• _Document extract_

1. ## Minimum point on a quadratic curve

How do I find the minimum point on a quadratic curve other than using the completing the square method e.g. I'm presented with x^2+10x+21 and it cannot be done using the above method.

Please help me, otherwise how would I find a maximum point (by any method lower than A-Level).

Thansk.

2. Originally Posted by Mukilab
How do I find the minimum point on a quadratic curve other than using the completing the square method e.g. I'm presented with x^2+10x+21 and it cannot be done using the above method.

Please help me, otherwise how would I find a maximum point (by any method lower than A-Level).

Thansk.
You can complete the square on any quadratic - even the quadratic formula is derived by completing the square. I suspect they want you to complete the square because the only other way is to find $\displaystyle \dfrac{dy}{dx} = 0$ and then check the sign of $\displaystyle \dfrac{d^2y}{dx^2}$. In other words calculus which is not lower than A level.

Completed the square form is $\displaystyle (x+k)^2 + h$. The lowest point on the graph is equal to $\displaystyle h$ because $\displaystyle (x+k)^2 \geq 0$

$\displaystyle ax^2+bx+c$ into completed square form is $\displaystyle \left(x+\dfrac{b}{2a}\right)^2 - \dfrac{b^2}{4a^2} + c$.

• _Supplied data_
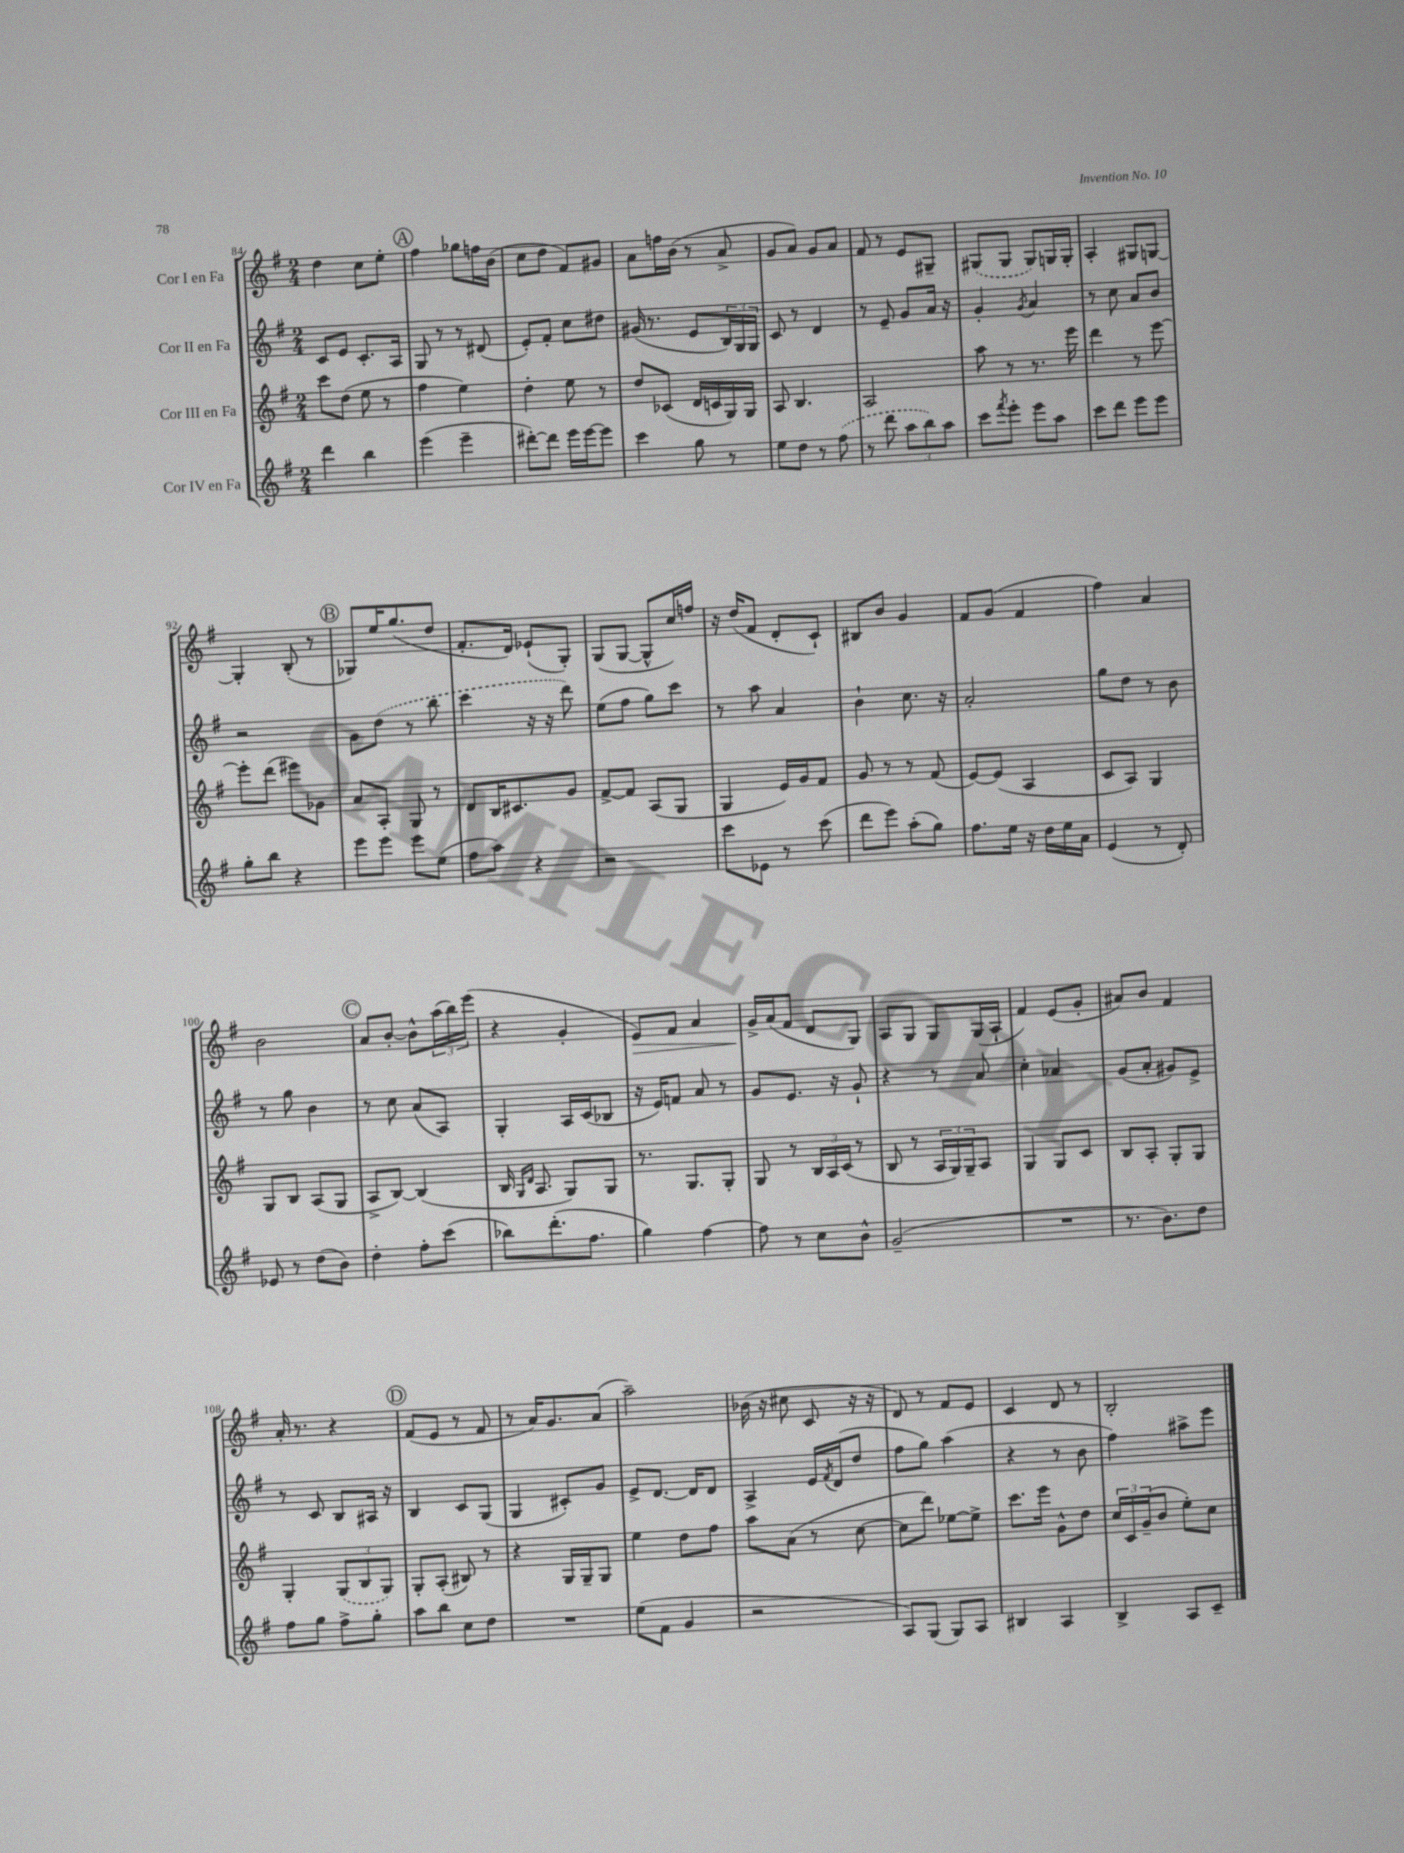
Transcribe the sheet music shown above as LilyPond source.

• _Prompt 1_
In the thread on finding the minimum point of a quadratic curve, what does the reply say the quadratic formula is derived by?
• _Prompt 2_
Write the next part of the forum thread on the minimum point of a quadratic curve, starting after its final sentence.
The data is not needed for any of this work.

• _Written answer 1_
By completing the square.

• _Written answer 2_
Aligning that with the $\displaystyle (x+k)^2 + h$ form we get $\displaystyle k = \dfrac{b}{2a}$ and $\displaystyle h = \dfrac{b^2}{4a^2} + c$

In your case you have $\displaystyle a=1$ , $\displaystyle b = 10$ and $\displaystyle c=21$

My answer is in the spoiler but if you have any issues getting there please post your workings

Spoiler:
$\displaystyle (x+5)^2-4$ - this means -4 is the minimum point and this happens when $\displaystyle x = -5$ so the minimum point is $\displaystyle (-5,-4)$

3. My thanks, that formula of k= and h= is very clear and concise and will serve me throughout the future year I suspect

I guess I still have to learn the A-Level method soon

Thank you!